Recall of dreams may additionally be warped by sleep inertia – that weird stage between waking and sleeping – although dreams' narrative complexity appears to remain identical even once participants have woken up properly.
While complex dream narratives can still occur in non-REM sleep, the authors suspect the very physiology of REM sleep, which shows great cortical activity and muscle atonia, could be a better time for interactive narratives to unfold uninterrupted.
"In this sense, dream experiences that are coherent, immersive, and story-like could also be more easily organized into a report with larger connectedness, while dream experiences that are fragmented and isolated are relatively harder to prepare mentally and thus are structurally less connected," the authors explain.
Not only do the results of the study complement existing literature on dream reports and sleep, but they also support recent and more objective measurements of dream bank databases.

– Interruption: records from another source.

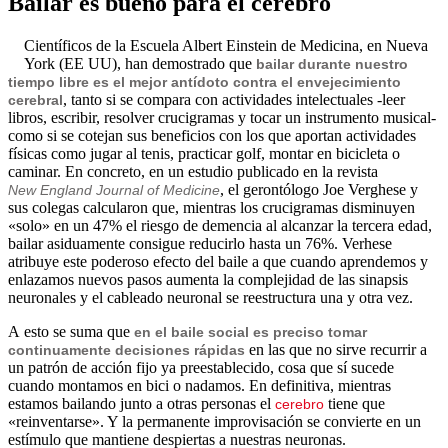
Bailar es bueno para el cerebro
Científicos de la Escuela Albert Einstein de Medicina, en Nueva
York (EE UU), han demostrado que
bailar durante nuestro
tiempo libre es el mejor antídoto contra el envejecimiento
, tanto si se compara con actividades intelectuales -leer
cerebral
libros, escribir, resolver crucigramas y tocar un instrumento musical-
como si se cotejan sus beneficios con los que aportan actividades
físicas como jugar al tenis, practicar golf, montar en bicicleta o
caminar. En concreto, en un estudio publicado en la revista
, el gerontólogo Joe Verghese y
New England Journal of Medicine
sus colegas calcularon que, mientras los crucigramas disminuyen
«solo» en un 47% el riesgo de demencia al alcanzar la tercera edad,
bailar asiduamente consigue reducirlo hasta un 76%. Verhese
atribuye este poderoso efecto del baile a que cuando aprendemos y
enlazamos nuevos pasos aumenta la complejidad de las sinapsis
neuronales y el cableado neuronal se reestructura una y otra vez.
A esto se suma que
en el baile social es preciso tomar
en las que no sirve recurrir a
continuamente decisiones rápidas
un patrón de acción fijo ya preestablecido, cosa que sí sucede
cuando montamos en bici o nadamos. En definitiva, mientras
estamos bailando junto a otras personas el
tiene que
cerebro
«reinventarse». Y la permanente improvisación se convierte en un
estímulo que mantiene despiertas a nuestras neuronas.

A study published in 2020, for example, used an algorithm to sift through 24,000 dreams and located various "statistical markers" that support the hypothesis that our dreams are a continuation of lifestyle.
One algorithm isn't enough to place this mystery to bed, but mathematical tools like this one may be useful when it involves assessing our sleep and our dreams with as little bias and with as many considered factors as possible.
The current study was conducted at a way smaller scale, but it offers a number of the primary really objective measurements on dreams that we have got.